Being charitable to the Government, it could simply be that local authorities, who have had these intervention powers for a while now, have not been keen enough to use them, and that pupils and their parents are the losers. Mr Balls accused some local authorities in his article of “dragging their feet” on intervention, and refusing to react to poor results by forming plans to turn the school in question into an academy, or to form a partnership with another high-performing school.

This, for me, is the key to the whole debate. When a local authority, or a school, decides to take action which might be seen from afar as not doing enough to tackle underperformance, who is best positioned to make the judgement as to whether this is right or not? For the Government, looking at the statistics of a school’s results from Whitehall, this position may look like complacency. But local people can have all kinds of reasons for deciding to take this course of action: they may not like the form of an academy proposal; they may have reservations about the fact that academies often replace clear local accountability and control by a community with handing power to a sponsor and to the Department for Children, Schools and Families; or they may believe that the school’s management is best placed to lead it under the current arrangements. Although institutional changes will give the impression that something is being done, many will argue that the key to good schooling is the quality of teacher-pupil interaction in the classroom, and simply changing institutional structures, which can be traumatic for pupils, may not be answer.

They may, then, have legitimate reasons for hesitancy. But our democratic system operates, now, from the political centre with statistics – rather than the day-to-day local engagement with an institution which one might get from, say, visiting it – the prime means by which one “sees” the quality of any school, hospital or whatever. Under this structure, local views can effectively be written off as “complacency”, and Mr Balls’s view is the one that must prevail. The true wisdom of what to do in any given situation, then, comes from Whitehall and Westminster, backed by results spreadsheets. But crucially, of course, as argued in my book, the accountability that occurs here is at the at-times superficial level of the official stats; it cannot see the prices that are sometimes paid by pupils in the drive to raise the numbers, such as the focus on particular courses, particular pupils or through teaching to the test.

As should be clear, these arrangements now vest a lot of trust in the Secretary of State, the one person through which democratic accountability effectively now travels.
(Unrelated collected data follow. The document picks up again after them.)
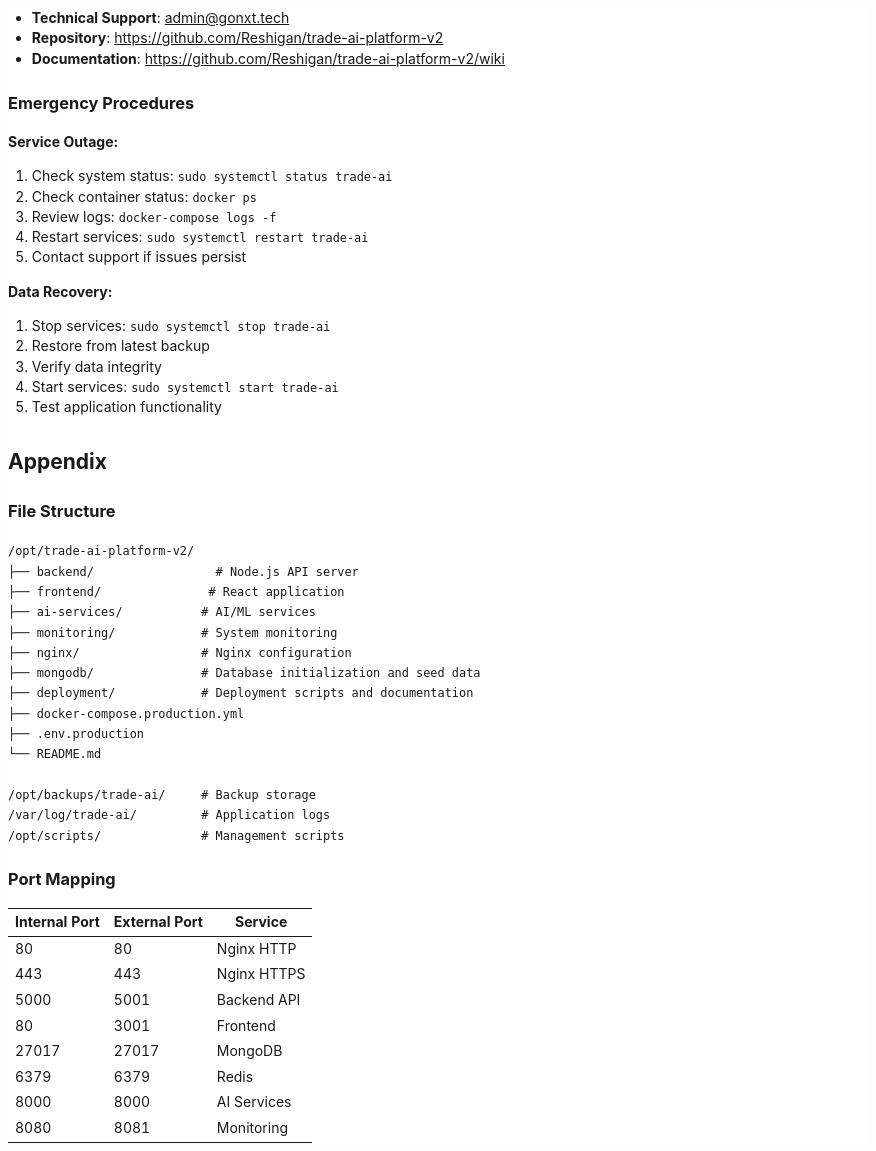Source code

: - **Technical Support**: admin@gonxt.tech
- **Repository**: https://github.com/Reshigan/trade-ai-platform-v2
- **Documentation**: https://github.com/Reshigan/trade-ai-platform-v2/wiki

### Emergency Procedures

**Service Outage:**
1. Check system status: `sudo systemctl status trade-ai`
2. Check container status: `docker ps`
3. Review logs: `docker-compose logs -f`
4. Restart services: `sudo systemctl restart trade-ai`
5. Contact support if issues persist

**Data Recovery:**
1. Stop services: `sudo systemctl stop trade-ai`
2. Restore from latest backup
3. Verify data integrity
4. Start services: `sudo systemctl start trade-ai`
5. Test application functionality

## Appendix

### File Structure

```
/opt/trade-ai-platform-v2/
├── backend/                 # Node.js API server
├── frontend/               # React application
├── ai-services/           # AI/ML services
├── monitoring/            # System monitoring
├── nginx/                 # Nginx configuration
├── mongodb/               # Database initialization and seed data
├── deployment/            # Deployment scripts and documentation
├── docker-compose.production.yml
├── .env.production
└── README.md

/opt/backups/trade-ai/     # Backup storage
/var/log/trade-ai/         # Application logs
/opt/scripts/              # Management scripts
```

### Port Mapping

| Internal Port | External Port | Service |
|---------------|---------------|---------|
| 80 | 80 | Nginx HTTP |
| 443 | 443 | Nginx HTTPS |
| 5000 | 5001 | Backend API |
| 80 | 3001 | Frontend |
| 27017 | 27017 | MongoDB |
| 6379 | 6379 | Redis |
| 8000 | 8000 | AI Services |
| 8080 | 8081 | Monitoring |
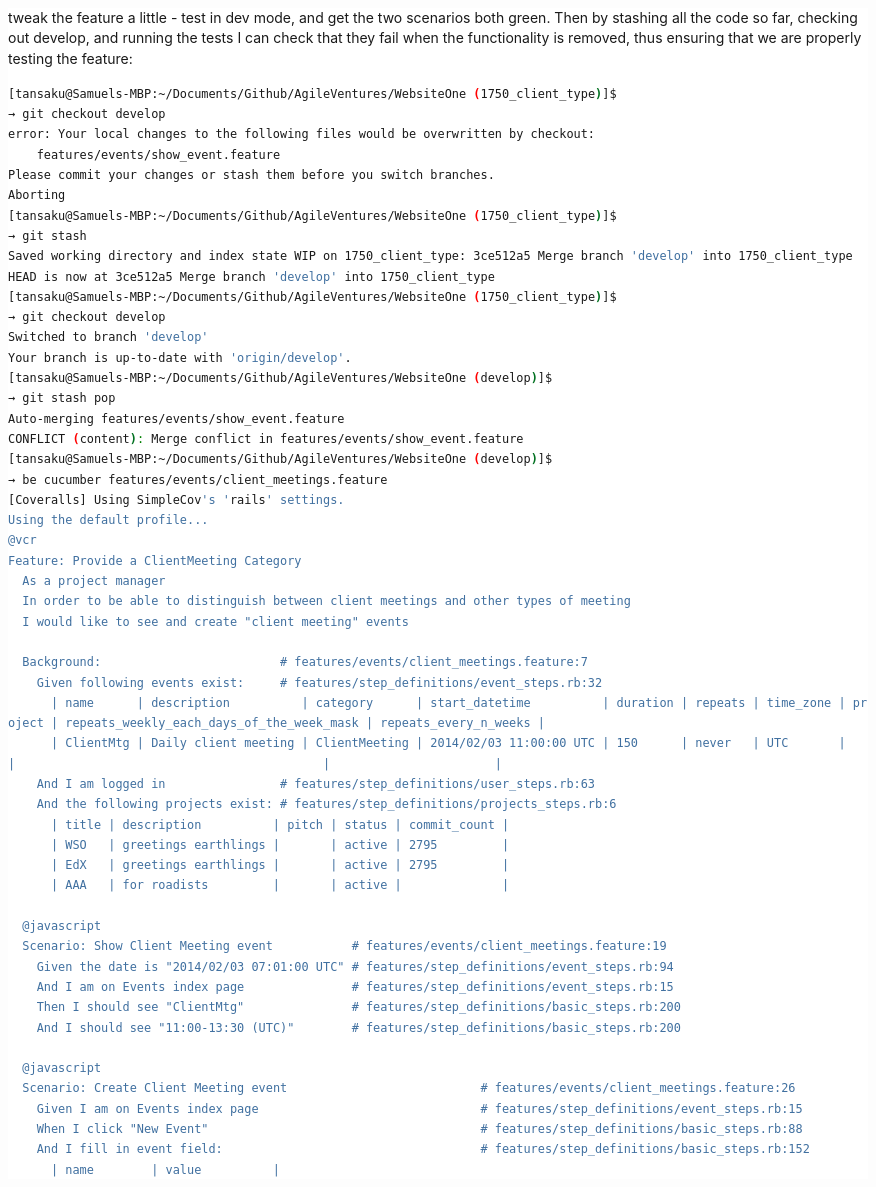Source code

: tweak the feature a little - test in dev mode, and get the two scenarios both green.  Then by stashing all the code so far, checking out develop, and running the tests I can check that they fail when the functionality is removed, thus ensuring that we are properly testing the feature:

```sh
[tansaku@Samuels-MBP:~/Documents/Github/AgileVentures/WebsiteOne (1750_client_type)]$ 
→ git checkout develop
error: Your local changes to the following files would be overwritten by checkout:
	features/events/show_event.feature
Please commit your changes or stash them before you switch branches.
Aborting
[tansaku@Samuels-MBP:~/Documents/Github/AgileVentures/WebsiteOne (1750_client_type)]$ 
→ git stash
Saved working directory and index state WIP on 1750_client_type: 3ce512a5 Merge branch 'develop' into 1750_client_type
HEAD is now at 3ce512a5 Merge branch 'develop' into 1750_client_type
[tansaku@Samuels-MBP:~/Documents/Github/AgileVentures/WebsiteOne (1750_client_type)]$ 
→ git checkout develop
Switched to branch 'develop'
Your branch is up-to-date with 'origin/develop'.
[tansaku@Samuels-MBP:~/Documents/Github/AgileVentures/WebsiteOne (develop)]$ 
→ git stash pop
Auto-merging features/events/show_event.feature
CONFLICT (content): Merge conflict in features/events/show_event.feature
[tansaku@Samuels-MBP:~/Documents/Github/AgileVentures/WebsiteOne (develop)]$ 
→ be cucumber features/events/client_meetings.feature
[Coveralls] Using SimpleCov's 'rails' settings.
Using the default profile...
@vcr
Feature: Provide a ClientMeeting Category
  As a project manager
  In order to be able to distinguish between client meetings and other types of meeting
  I would like to see and create "client meeting" events

  Background:                         # features/events/client_meetings.feature:7
    Given following events exist:     # features/step_definitions/event_steps.rb:32
      | name      | description          | category      | start_datetime          | duration | repeats | time_zone | project | repeats_weekly_each_days_of_the_week_mask | repeats_every_n_weeks |
      | ClientMtg | Daily client meeting | ClientMeeting | 2014/02/03 11:00:00 UTC | 150      | never   | UTC       |         |                                           |                       |
    And I am logged in                # features/step_definitions/user_steps.rb:63
    And the following projects exist: # features/step_definitions/projects_steps.rb:6
      | title | description          | pitch | status | commit_count |
      | WSO   | greetings earthlings |       | active | 2795         |
      | EdX   | greetings earthlings |       | active | 2795         |
      | AAA   | for roadists         |       | active |              |

  @javascript
  Scenario: Show Client Meeting event           # features/events/client_meetings.feature:19
    Given the date is "2014/02/03 07:01:00 UTC" # features/step_definitions/event_steps.rb:94
    And I am on Events index page               # features/step_definitions/event_steps.rb:15
    Then I should see "ClientMtg"               # features/step_definitions/basic_steps.rb:200
    And I should see "11:00-13:30 (UTC)"        # features/step_definitions/basic_steps.rb:200

  @javascript
  Scenario: Create Client Meeting event                           # features/events/client_meetings.feature:26
    Given I am on Events index page                               # features/step_definitions/event_steps.rb:15
    When I click "New Event"                                      # features/step_definitions/basic_steps.rb:88
    And I fill in event field:                                    # features/step_definitions/basic_steps.rb:152
      | name        | value          |
```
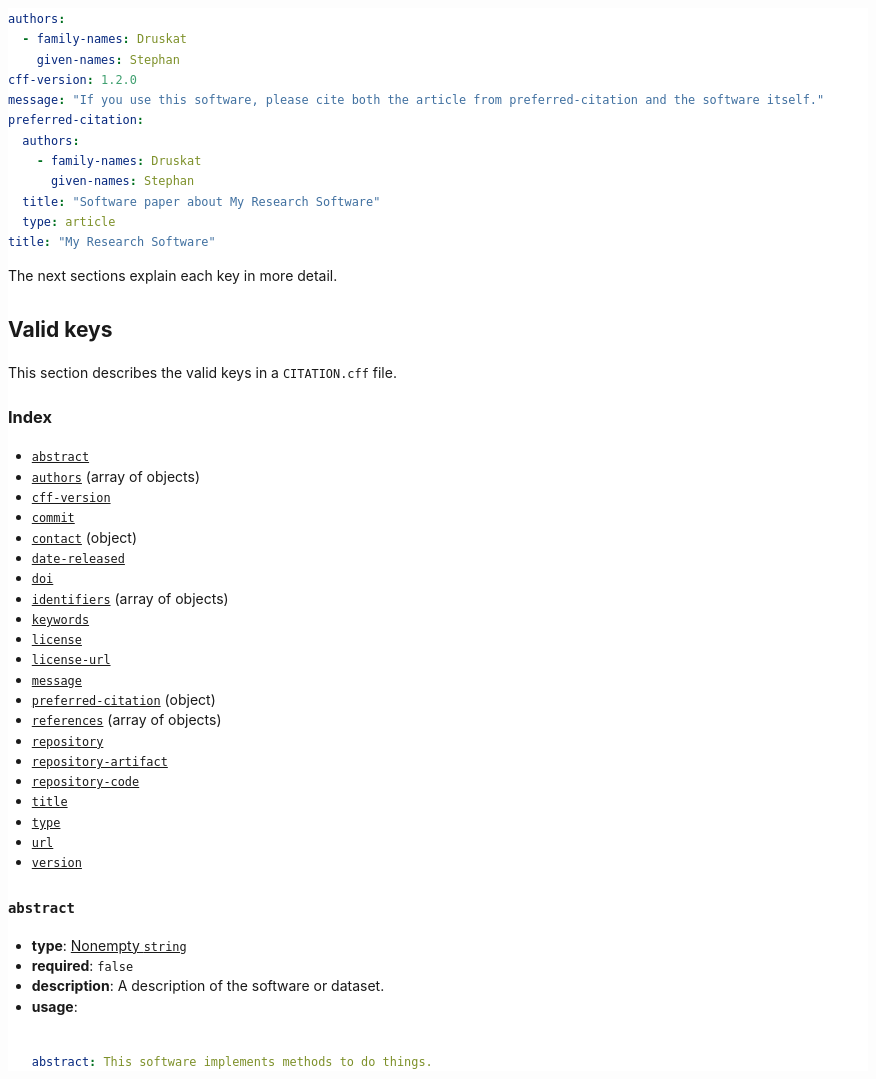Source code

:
 ```yaml
authors:
  - family-names: Druskat
    given-names: Stephan
cff-version: 1.2.0
message: "If you use this software, please cite both the article from preferred-citation and the software itself."
preferred-citation:
  authors:
    - family-names: Druskat
      given-names: Stephan
  title: "Software paper about My Research Software"
  type: article
title: "My Research Software"
```

The next sections explain each key in more detail.

## Valid keys

This section describes the valid keys in a `CITATION.cff` file.

### Index

- [`abstract`](#abstract)
- [`authors`](#authors) (array of objects)
- [`cff-version`](#cff-version)
- [`commit`](#commit)
- [`contact`](#contact) (object)
- [`date-released`](#date-released)
- [`doi`](#doi)
- [`identifiers`](#identifiers) (array of objects)
- [`keywords`](#keywords)
- [`license`](#license)
- [`license-url`](#license-url)
- [`message`](#message)
- [`preferred-citation`](#preferred-citation) (object)
- [`references`](#references) (array of objects)
- [`repository`](#repository)
- [`repository-artifact`](#repository-artifact)
- [`repository-code`](#repository-code)
- [`title`](#title)
- [`type`](#type)
- [`url`](#url)
- [`version`](#version)

### `abstract`

- **type**: [Nonempty `string`](#yaml-strings)
- **required**: `false`
- **description**: A description of the software or dataset.
- **usage**:<br><br>
    ```yaml
    abstract: This software implements methods to do things.
    ```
Under this line of argument, he is the guard against complacency within the public sector: by teachers, heads and local authorities. And, in taking action to intervene, he will always act in the public interest because…the public interest is for our schools to improve, as measured by the Secretary of State’s performance measures. Anyone questioning this is, by extension, simply another of those looking to excuse decades of underperformance.

There are a huge number of questions behind all of this. Perhaps the most pressing, though, is whether the exam numbers themselves, which have improved over recent decades, represent true progress, or something else. If it’s the latter – and, as my book argues, “gaming” of the system to generate the results it demands is likely to be a factor in some of the gains – big prices may be being paid.

 *The Conservatives will also be in on the act if elected: Michael Gove, Mr Balls’s shadow, promised in his speech to the party’s annual conference to take tough action in struggling schools as soon as/if they are elected. I am told that this will use Ofsted inspections as a key judging mechanism, rather than only relying on stats.